• Exercise description: When a line in the data below includes "Iceland", count it; then give only the total.

Dataset entries
- - - -

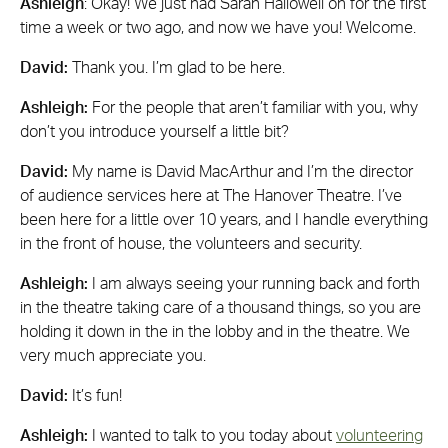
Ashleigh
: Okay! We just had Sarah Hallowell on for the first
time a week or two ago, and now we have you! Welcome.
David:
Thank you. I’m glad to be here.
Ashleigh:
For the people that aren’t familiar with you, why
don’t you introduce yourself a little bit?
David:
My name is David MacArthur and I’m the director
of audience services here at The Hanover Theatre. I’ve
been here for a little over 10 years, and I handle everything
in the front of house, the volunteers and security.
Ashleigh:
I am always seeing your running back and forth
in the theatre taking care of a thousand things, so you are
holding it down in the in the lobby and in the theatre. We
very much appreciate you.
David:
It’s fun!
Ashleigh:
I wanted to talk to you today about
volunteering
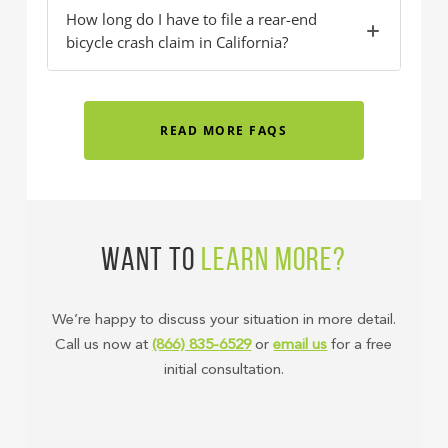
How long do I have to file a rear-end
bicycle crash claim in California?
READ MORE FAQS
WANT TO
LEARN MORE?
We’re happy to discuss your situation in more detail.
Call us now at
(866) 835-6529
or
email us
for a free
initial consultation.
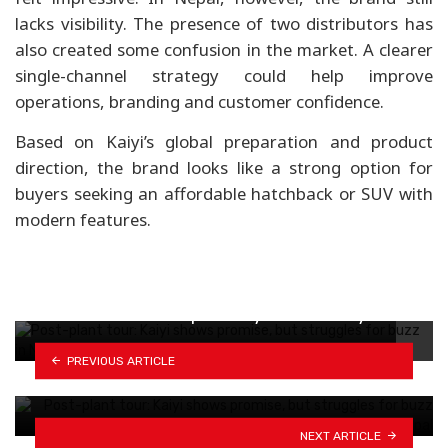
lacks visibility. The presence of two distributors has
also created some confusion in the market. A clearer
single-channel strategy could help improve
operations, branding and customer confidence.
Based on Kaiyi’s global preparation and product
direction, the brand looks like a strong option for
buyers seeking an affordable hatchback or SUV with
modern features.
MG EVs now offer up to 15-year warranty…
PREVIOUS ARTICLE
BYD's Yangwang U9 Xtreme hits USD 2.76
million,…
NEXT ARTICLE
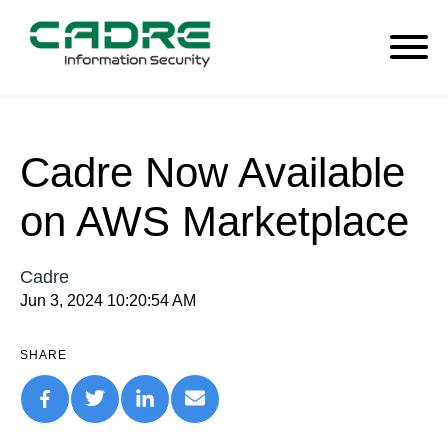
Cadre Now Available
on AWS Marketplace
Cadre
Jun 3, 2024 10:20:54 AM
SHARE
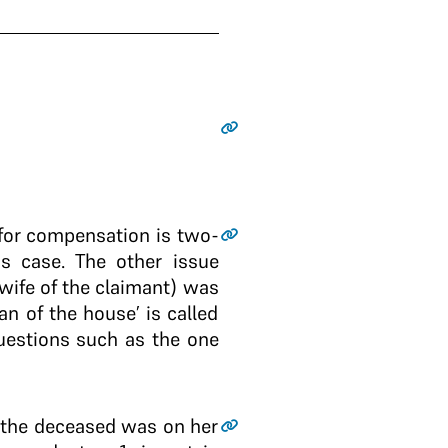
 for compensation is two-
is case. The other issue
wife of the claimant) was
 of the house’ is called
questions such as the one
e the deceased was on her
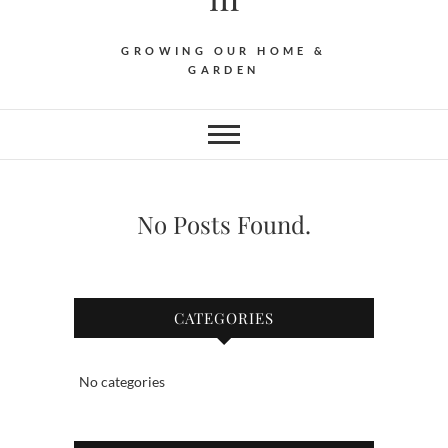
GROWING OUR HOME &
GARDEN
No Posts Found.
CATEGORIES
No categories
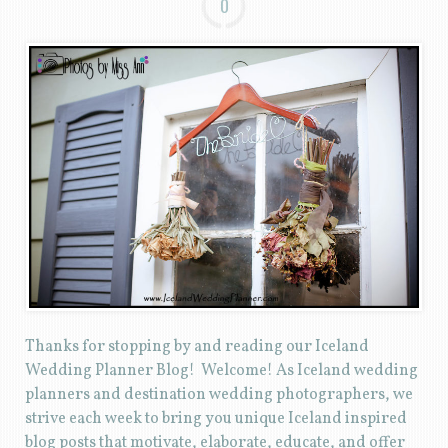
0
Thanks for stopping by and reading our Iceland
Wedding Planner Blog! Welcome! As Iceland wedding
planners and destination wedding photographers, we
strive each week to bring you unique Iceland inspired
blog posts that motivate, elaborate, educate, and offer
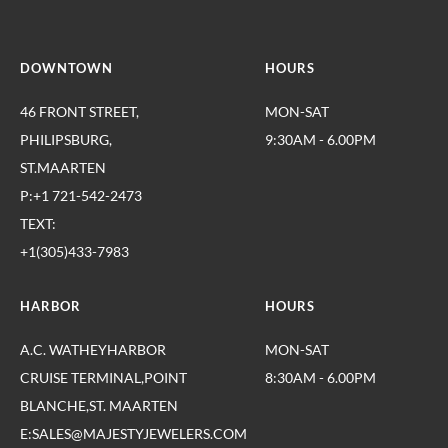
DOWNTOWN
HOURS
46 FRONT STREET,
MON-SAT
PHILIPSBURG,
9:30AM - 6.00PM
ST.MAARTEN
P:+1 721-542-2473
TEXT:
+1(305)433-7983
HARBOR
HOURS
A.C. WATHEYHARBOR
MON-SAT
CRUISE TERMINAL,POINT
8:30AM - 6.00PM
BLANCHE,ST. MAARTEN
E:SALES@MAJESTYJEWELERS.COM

- - - -

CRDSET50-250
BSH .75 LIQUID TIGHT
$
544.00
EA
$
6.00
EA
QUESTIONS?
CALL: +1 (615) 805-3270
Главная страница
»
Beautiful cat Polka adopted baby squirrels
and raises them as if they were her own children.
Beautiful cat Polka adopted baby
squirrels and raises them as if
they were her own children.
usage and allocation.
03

- - - -

• Exercise solution: 3